• _DATA TO USE_
--- START ---

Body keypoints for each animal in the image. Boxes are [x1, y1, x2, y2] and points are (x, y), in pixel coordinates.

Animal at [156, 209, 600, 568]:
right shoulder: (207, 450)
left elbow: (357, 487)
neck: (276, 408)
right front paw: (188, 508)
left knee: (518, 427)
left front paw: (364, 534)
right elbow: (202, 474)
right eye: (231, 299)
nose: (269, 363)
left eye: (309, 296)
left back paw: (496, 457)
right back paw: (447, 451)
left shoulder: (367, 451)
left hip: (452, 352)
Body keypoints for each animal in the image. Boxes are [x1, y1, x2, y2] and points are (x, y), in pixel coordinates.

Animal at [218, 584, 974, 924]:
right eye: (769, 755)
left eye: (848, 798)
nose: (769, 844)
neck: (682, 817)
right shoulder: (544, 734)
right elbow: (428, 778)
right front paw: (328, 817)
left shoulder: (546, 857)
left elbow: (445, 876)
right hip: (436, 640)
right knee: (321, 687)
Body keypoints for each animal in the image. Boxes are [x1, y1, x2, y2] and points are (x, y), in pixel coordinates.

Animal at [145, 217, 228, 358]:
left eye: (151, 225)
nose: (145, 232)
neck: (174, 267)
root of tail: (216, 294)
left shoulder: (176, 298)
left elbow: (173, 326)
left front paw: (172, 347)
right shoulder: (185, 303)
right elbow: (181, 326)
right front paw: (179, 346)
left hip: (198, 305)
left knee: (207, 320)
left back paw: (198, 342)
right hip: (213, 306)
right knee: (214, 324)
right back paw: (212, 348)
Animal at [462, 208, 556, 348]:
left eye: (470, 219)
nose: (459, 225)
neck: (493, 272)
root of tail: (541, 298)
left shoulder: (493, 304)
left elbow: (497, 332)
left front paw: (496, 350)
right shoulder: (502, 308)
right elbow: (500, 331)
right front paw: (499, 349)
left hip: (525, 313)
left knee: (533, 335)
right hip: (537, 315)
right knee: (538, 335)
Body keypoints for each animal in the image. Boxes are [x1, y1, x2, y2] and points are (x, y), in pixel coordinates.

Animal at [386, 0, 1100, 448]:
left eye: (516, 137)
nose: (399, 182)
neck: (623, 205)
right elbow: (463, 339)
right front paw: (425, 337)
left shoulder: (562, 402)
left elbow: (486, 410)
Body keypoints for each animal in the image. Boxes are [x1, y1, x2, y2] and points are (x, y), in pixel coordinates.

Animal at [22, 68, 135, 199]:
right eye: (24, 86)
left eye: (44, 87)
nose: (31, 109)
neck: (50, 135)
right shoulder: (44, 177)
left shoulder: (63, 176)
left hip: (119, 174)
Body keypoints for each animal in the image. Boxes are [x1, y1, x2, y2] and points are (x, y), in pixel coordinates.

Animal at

--- END ---
--- START ---

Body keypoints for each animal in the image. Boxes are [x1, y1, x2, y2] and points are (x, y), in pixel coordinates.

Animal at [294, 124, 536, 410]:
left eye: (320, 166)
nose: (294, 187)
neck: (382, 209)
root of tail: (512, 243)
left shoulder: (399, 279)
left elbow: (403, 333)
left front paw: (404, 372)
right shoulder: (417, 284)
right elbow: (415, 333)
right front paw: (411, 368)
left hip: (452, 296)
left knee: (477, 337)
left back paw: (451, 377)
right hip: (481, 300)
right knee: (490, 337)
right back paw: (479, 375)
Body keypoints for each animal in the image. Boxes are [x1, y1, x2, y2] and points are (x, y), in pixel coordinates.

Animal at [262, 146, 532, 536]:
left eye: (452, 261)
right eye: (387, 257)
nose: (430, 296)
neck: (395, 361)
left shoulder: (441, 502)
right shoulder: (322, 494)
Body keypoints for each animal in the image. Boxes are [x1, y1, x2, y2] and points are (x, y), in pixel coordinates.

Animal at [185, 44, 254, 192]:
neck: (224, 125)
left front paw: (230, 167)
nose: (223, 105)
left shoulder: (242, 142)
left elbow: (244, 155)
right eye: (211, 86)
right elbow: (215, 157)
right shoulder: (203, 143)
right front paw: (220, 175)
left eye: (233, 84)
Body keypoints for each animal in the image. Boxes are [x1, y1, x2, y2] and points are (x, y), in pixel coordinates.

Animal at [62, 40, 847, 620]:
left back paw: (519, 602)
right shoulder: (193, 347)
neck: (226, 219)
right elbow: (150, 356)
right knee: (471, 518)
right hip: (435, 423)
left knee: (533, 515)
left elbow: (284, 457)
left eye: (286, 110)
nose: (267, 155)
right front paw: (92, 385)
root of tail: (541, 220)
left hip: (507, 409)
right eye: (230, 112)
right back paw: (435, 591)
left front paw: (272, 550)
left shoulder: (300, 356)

--- END ---

• _DESCRIPTION OF THE TASK_
Give an exact copy of the lines above from the line with "right shoulder: (193, 347)" up to and including the line with "left shoulder: (300, 356)", and leave everything else out.

• _WRITTEN SOLUTION_
right shoulder: (193, 347)
neck: (226, 219)
right elbow: (150, 356)
right knee: (471, 518)
right hip: (435, 423)
left knee: (533, 515)
left elbow: (284, 457)
left eye: (286, 110)
nose: (267, 155)
right front paw: (92, 385)
root of tail: (541, 220)
left hip: (507, 409)
right eye: (230, 112)
right back paw: (435, 591)
left front paw: (272, 550)
left shoulder: (300, 356)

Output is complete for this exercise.